Extracted page text data:
________________________________________
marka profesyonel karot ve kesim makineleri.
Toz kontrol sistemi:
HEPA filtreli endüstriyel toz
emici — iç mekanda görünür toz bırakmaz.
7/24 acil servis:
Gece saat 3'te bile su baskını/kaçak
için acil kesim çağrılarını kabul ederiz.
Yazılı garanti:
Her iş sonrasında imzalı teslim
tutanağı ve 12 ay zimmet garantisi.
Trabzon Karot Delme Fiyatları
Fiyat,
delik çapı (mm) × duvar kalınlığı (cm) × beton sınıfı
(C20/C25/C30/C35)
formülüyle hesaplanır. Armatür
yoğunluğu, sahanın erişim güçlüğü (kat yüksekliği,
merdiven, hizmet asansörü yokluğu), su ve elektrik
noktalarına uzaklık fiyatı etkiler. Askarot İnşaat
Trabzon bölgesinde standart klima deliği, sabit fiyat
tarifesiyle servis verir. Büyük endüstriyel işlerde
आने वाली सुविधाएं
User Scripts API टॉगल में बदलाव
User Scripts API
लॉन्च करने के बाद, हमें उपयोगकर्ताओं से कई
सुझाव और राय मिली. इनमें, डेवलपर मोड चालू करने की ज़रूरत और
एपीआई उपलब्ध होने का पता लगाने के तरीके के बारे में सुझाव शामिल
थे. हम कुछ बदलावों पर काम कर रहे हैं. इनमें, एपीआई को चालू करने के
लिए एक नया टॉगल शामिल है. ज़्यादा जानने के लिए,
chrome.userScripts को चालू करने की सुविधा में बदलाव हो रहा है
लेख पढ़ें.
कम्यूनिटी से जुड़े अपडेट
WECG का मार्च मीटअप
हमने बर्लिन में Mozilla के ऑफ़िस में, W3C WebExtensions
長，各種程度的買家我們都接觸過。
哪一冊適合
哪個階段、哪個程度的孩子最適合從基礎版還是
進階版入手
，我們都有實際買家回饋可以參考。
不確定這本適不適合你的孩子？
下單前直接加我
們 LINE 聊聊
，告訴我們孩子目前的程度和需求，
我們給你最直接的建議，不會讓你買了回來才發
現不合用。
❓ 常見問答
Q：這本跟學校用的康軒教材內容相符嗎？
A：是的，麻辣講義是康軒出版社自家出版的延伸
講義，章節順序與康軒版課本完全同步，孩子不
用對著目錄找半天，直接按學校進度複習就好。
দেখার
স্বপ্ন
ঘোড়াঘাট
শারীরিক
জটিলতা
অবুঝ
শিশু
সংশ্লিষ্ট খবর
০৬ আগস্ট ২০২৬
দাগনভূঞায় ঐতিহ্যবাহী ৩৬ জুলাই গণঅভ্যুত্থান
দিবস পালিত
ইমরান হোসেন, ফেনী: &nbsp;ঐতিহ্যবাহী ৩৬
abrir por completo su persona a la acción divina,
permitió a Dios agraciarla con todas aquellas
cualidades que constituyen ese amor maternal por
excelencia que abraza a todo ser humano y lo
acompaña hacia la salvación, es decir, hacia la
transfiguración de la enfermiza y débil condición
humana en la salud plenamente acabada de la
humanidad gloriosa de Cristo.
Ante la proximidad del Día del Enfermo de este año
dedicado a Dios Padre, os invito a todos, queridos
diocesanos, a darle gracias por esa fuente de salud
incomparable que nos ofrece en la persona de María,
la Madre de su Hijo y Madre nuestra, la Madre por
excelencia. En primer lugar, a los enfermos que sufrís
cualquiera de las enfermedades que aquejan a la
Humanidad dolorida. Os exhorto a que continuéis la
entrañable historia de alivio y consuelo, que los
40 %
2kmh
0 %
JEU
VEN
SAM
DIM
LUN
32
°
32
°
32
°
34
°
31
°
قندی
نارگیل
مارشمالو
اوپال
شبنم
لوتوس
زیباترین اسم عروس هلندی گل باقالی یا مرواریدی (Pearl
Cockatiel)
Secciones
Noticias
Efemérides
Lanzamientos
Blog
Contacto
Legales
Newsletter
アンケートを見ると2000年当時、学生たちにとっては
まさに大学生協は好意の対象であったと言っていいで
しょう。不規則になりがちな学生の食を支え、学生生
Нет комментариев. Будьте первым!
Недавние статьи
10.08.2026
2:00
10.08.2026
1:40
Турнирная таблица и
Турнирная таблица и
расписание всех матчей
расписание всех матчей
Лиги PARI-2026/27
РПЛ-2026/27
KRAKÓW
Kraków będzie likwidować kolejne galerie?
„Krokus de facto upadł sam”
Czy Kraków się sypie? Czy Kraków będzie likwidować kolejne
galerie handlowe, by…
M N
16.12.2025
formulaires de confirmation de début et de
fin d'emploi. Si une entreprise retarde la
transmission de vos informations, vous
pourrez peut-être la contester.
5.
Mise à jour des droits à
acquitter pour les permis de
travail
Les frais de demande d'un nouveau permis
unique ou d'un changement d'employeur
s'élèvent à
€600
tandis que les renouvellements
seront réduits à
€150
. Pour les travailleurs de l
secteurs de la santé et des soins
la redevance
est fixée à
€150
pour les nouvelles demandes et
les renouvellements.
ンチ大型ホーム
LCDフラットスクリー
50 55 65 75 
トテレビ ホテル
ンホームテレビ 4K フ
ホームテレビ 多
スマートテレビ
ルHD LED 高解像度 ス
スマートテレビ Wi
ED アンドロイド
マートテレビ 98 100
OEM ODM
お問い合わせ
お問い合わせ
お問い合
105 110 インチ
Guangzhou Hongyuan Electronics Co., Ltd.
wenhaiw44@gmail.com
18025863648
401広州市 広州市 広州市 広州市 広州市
________________________________________
◆ TASK ITEM: Out of the data above, transcribe exactly and only the lines starting with the line that has "एपीआई उपलब्ध होने" and going on through the line that has "कम्यूनिटी से जुड़े अपडेट", both included.

◆ EXPECTED OUTPUT:
एपीआई उपलब्ध होने का पता लगाने के तरीके के बारे में सुझाव शामिल
थे. हम कुछ बदलावों पर काम कर रहे हैं. इनमें, एपीआई को चालू करने के
लिए एक नया टॉगल शामिल है. ज़्यादा जानने के लिए,
chrome.userScripts को चालू करने की सुविधा में बदलाव हो रहा है
लेख पढ़ें.
कम्यूनिटी से जुड़े अपडेट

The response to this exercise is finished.